The exercise. Reproduce word for word the rows below, starting at the line that has "pose: elev=63.7 azim=169.1" and stopping after the line that has "Dot at: (341, 259)". Leave the pictures out of your copy.

Entries supplied.
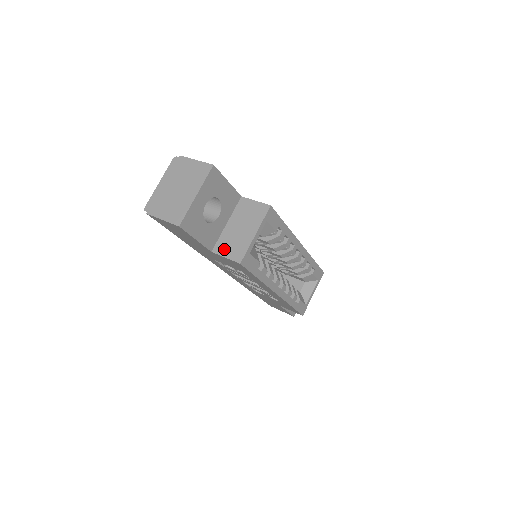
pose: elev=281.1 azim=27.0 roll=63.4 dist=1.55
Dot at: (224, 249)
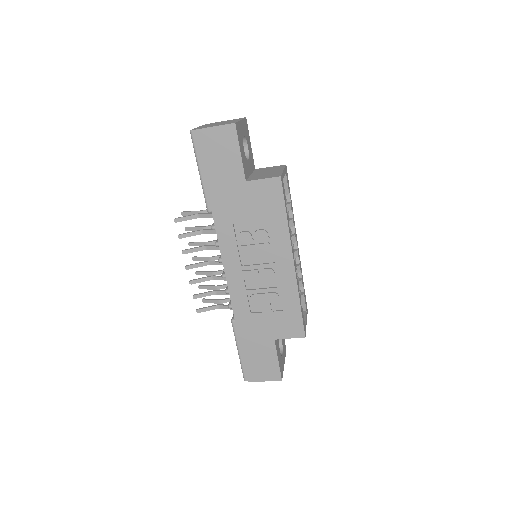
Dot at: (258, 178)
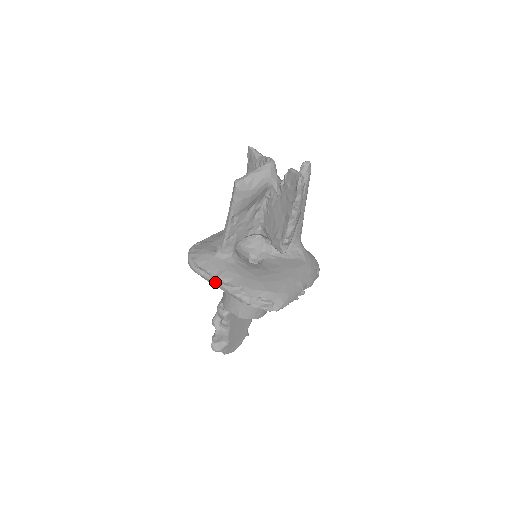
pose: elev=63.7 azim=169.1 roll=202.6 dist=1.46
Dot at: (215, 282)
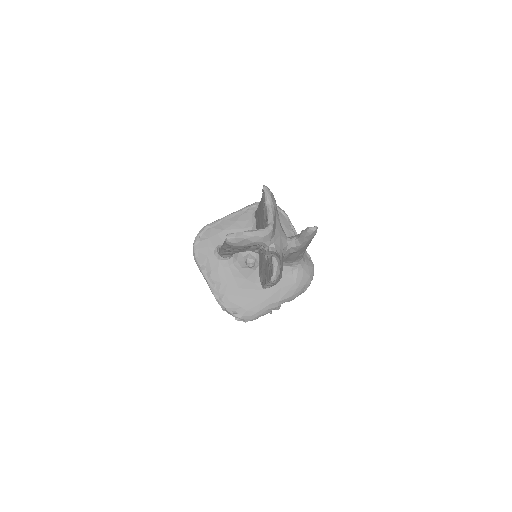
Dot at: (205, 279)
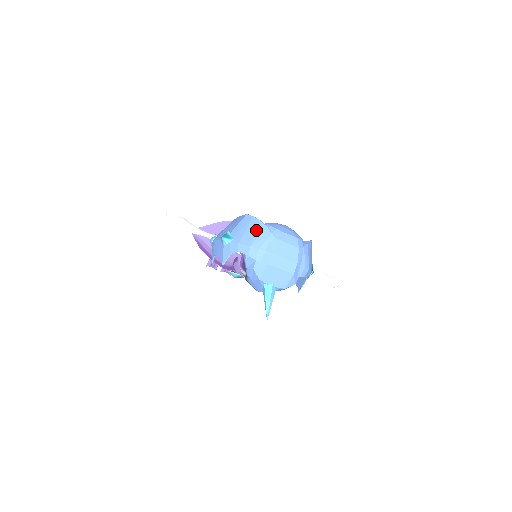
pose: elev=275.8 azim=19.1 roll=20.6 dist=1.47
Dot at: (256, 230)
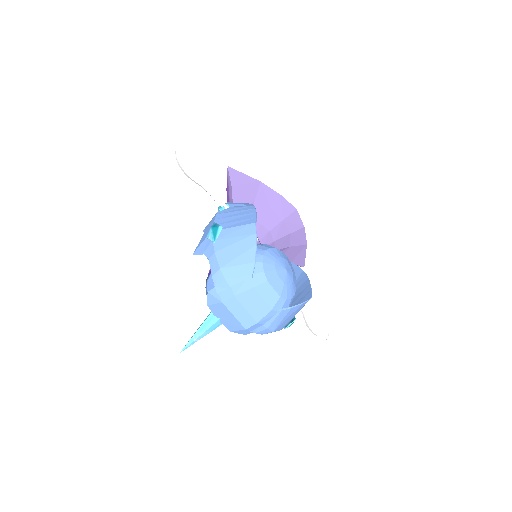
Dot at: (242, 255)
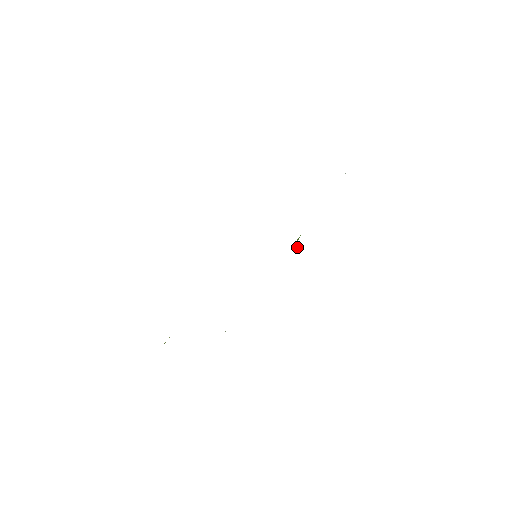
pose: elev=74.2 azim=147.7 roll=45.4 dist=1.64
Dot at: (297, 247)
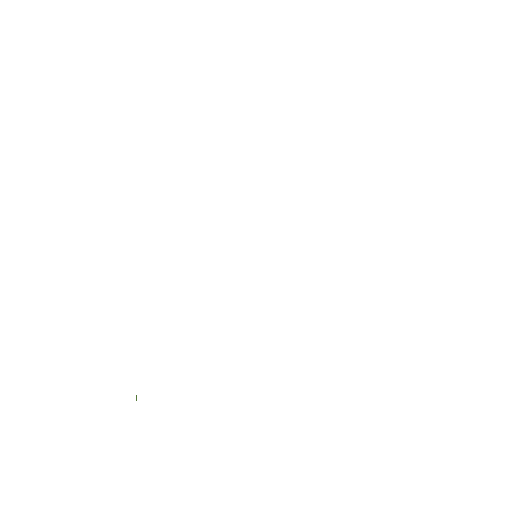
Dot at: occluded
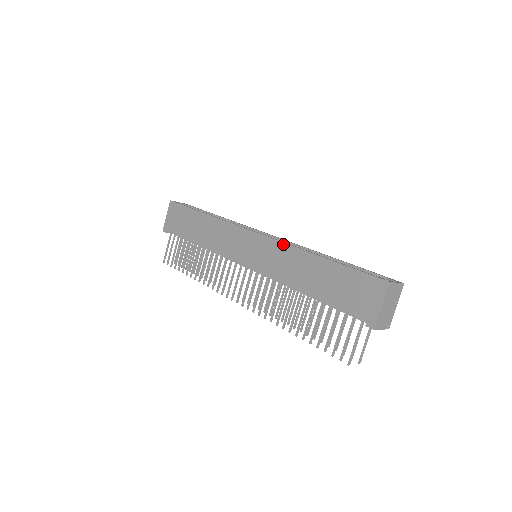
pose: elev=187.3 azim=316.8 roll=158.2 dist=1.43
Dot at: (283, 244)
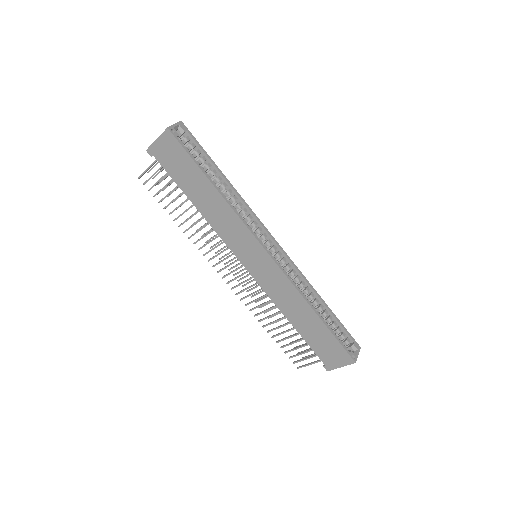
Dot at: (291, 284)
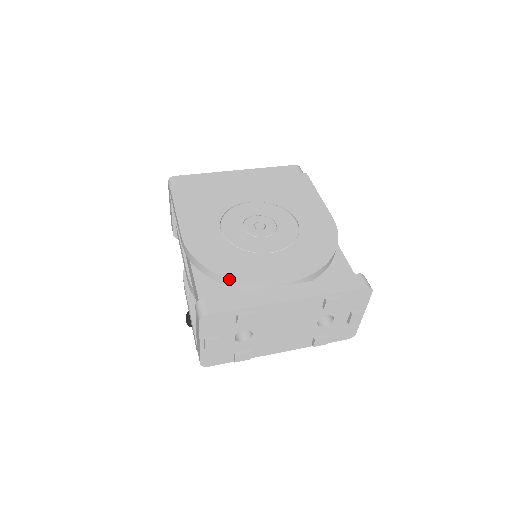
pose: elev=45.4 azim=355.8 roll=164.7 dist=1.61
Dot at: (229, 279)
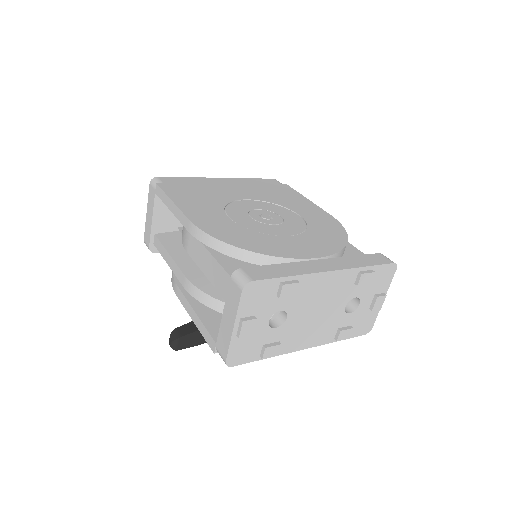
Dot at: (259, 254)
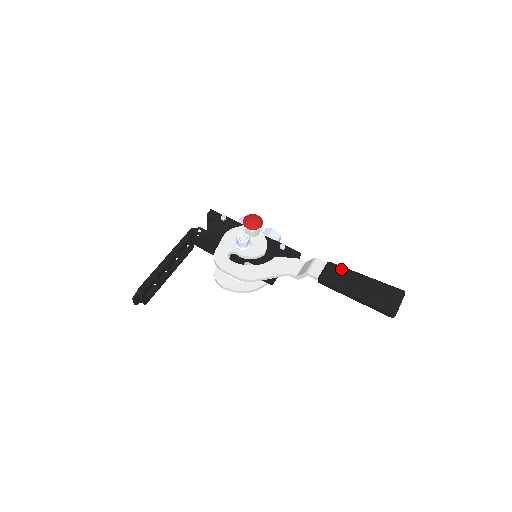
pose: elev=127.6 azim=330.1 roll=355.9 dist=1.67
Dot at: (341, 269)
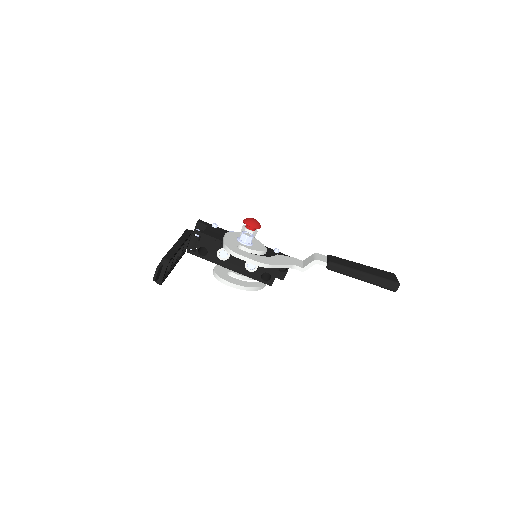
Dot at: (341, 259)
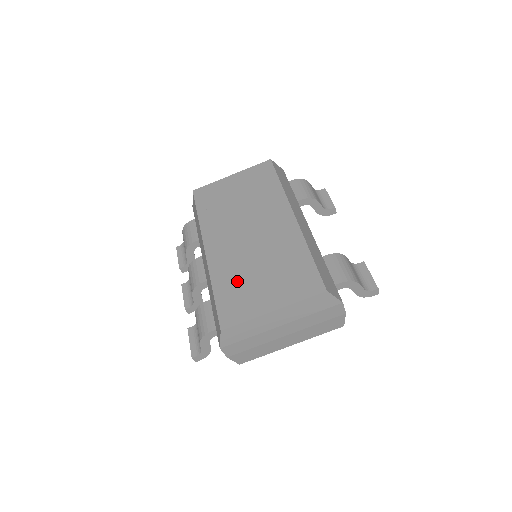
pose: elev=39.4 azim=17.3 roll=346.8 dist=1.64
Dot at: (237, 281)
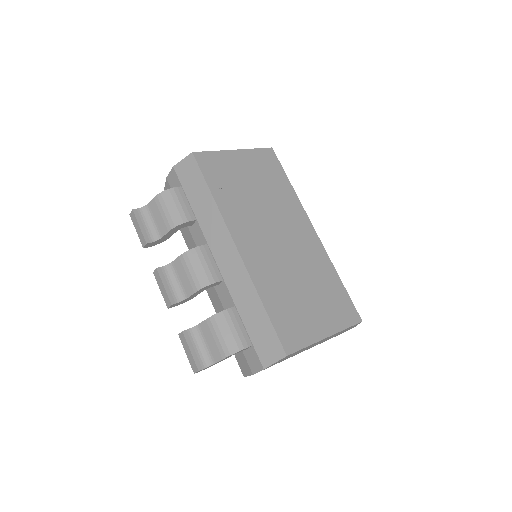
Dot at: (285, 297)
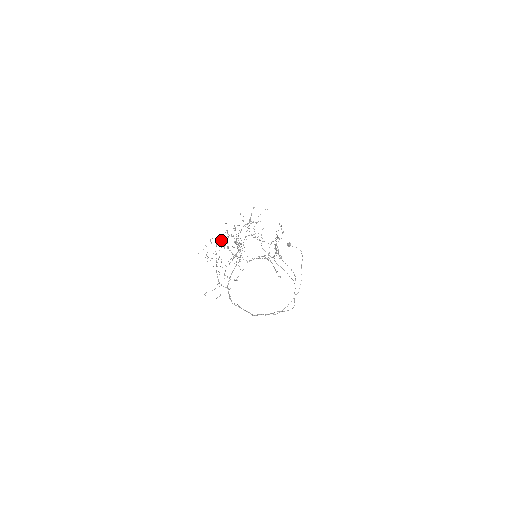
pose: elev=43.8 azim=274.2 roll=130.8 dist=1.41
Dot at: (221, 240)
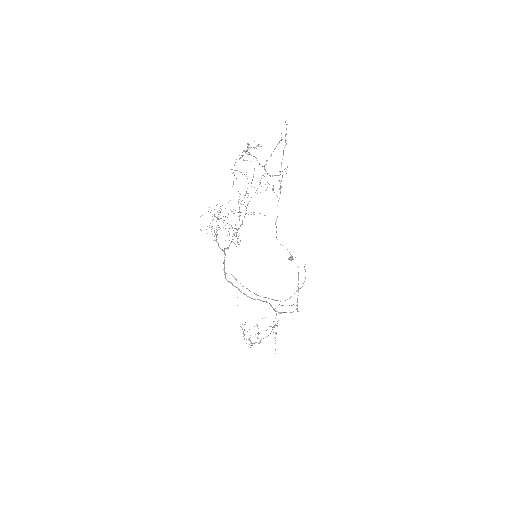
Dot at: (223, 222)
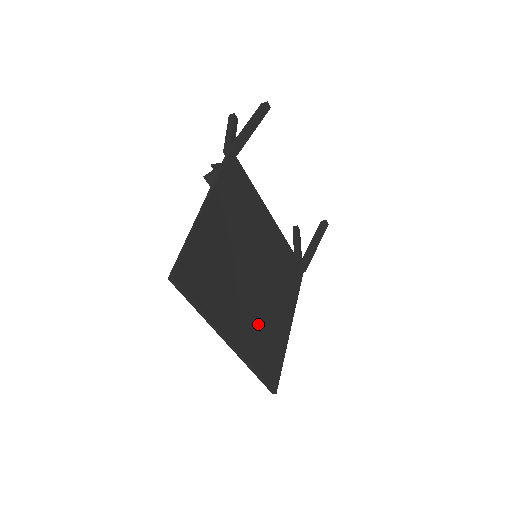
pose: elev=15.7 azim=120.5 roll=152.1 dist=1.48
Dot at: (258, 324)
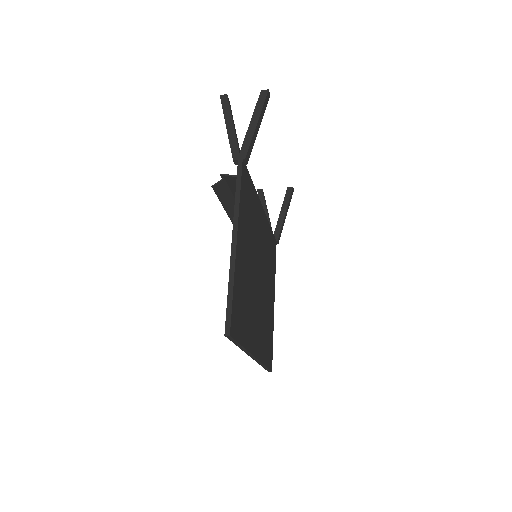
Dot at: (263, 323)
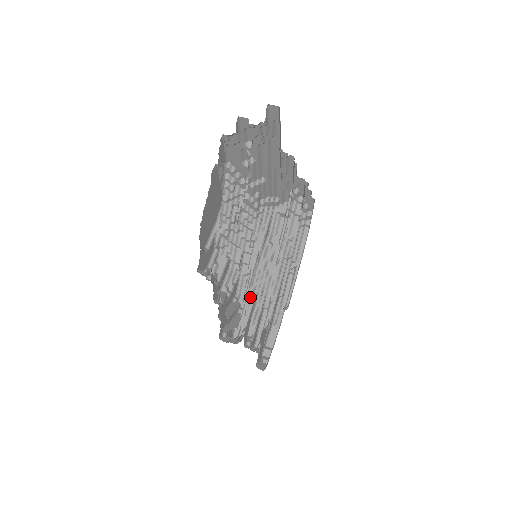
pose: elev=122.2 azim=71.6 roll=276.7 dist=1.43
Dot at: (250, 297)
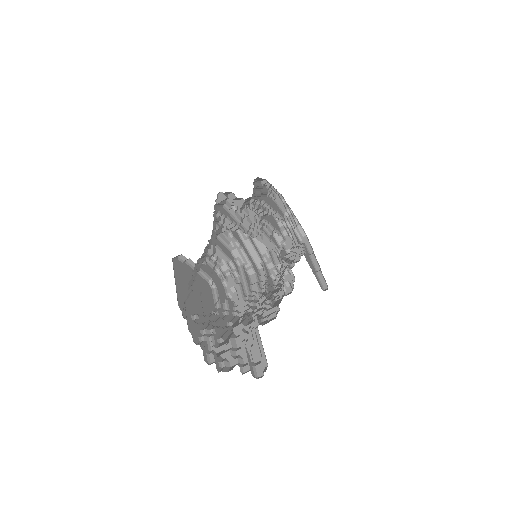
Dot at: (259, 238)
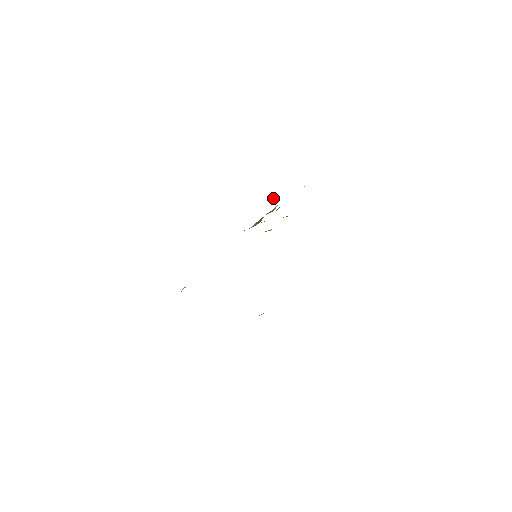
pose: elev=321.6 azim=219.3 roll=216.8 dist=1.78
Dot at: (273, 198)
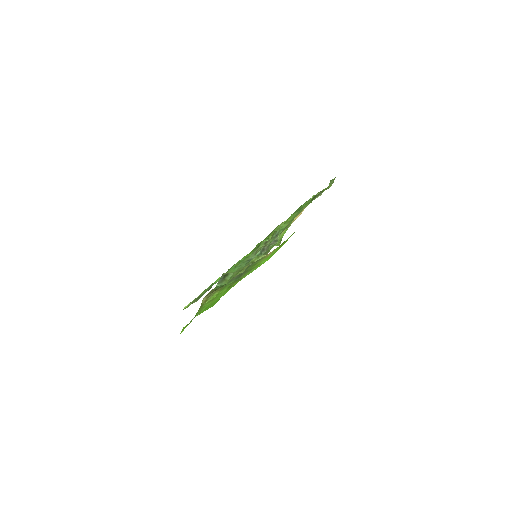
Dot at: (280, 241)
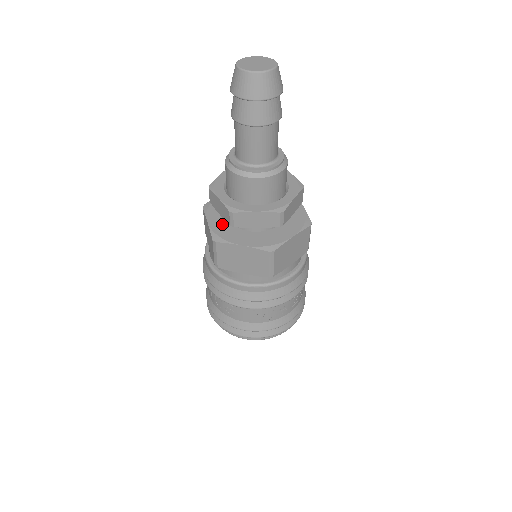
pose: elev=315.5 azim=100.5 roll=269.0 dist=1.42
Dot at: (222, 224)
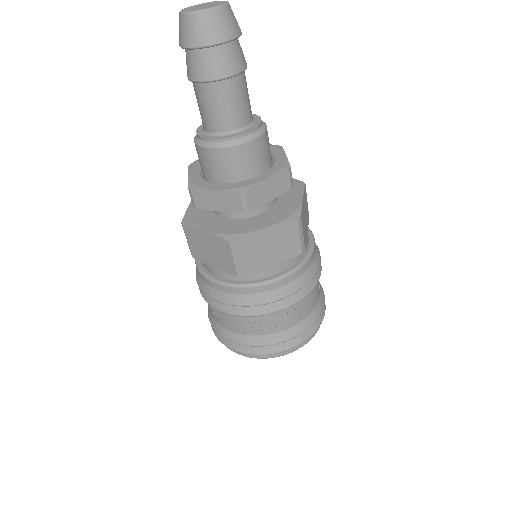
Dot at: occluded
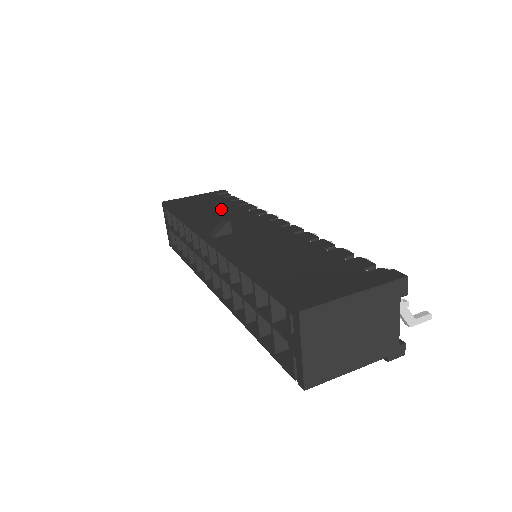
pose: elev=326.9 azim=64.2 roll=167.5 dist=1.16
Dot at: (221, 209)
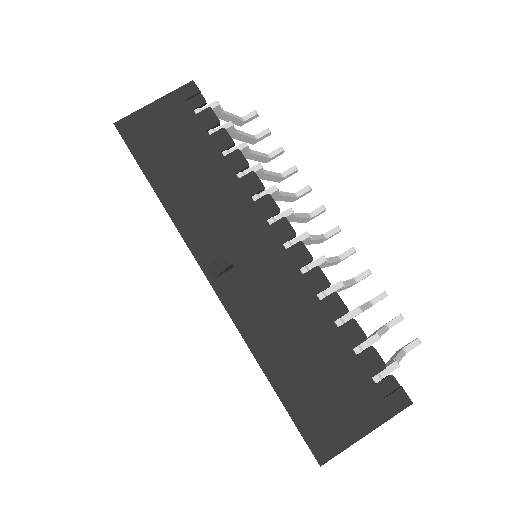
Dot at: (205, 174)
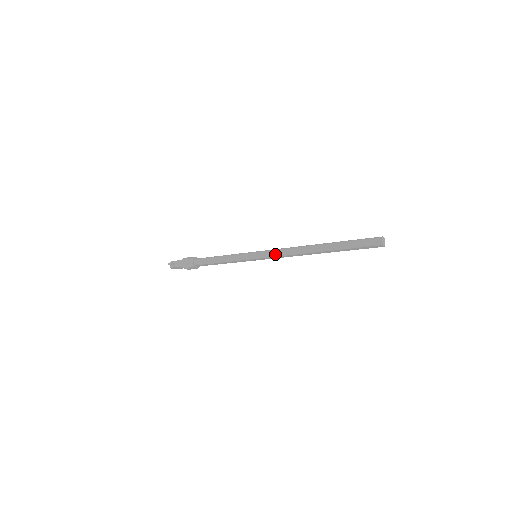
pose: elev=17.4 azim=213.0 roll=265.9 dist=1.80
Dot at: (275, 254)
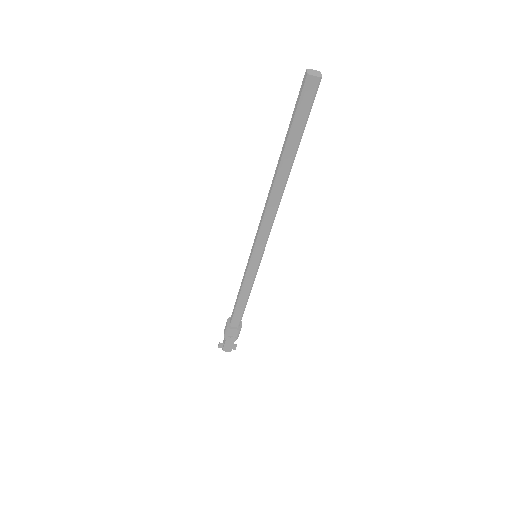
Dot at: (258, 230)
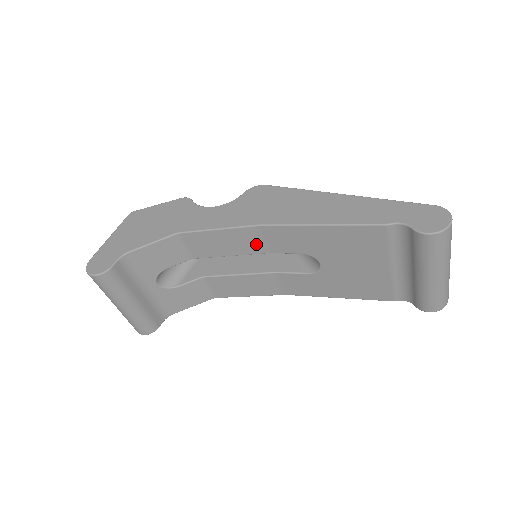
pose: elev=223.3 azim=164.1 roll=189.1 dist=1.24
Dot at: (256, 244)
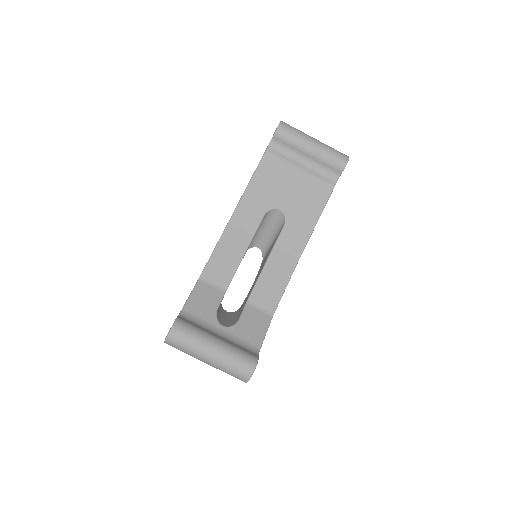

Reply to the task.
pose: elev=63.7 azim=169.1 roll=202.6 dist=1.46
Dot at: (215, 282)
Dot at: (205, 279)
pose: elev=275.8 azim=19.1 roll=20.6 dist=1.47
Dot at: (256, 230)
Dot at: (242, 255)
pose: elev=74.2 azim=147.7 roll=45.4 dist=1.64
Dot at: (297, 247)
Dot at: occluded
pose: elev=187.3 azim=316.8 roll=158.2 dist=1.43
Dot at: (283, 244)
Dot at: (291, 284)
pose: elev=45.4 azim=355.8 roll=164.7 dist=1.61
Dot at: (229, 279)
Dot at: (259, 254)
pose: elev=127.6 azim=330.1 roll=355.9 dist=1.67
Dot at: (341, 269)
Dot at: (341, 259)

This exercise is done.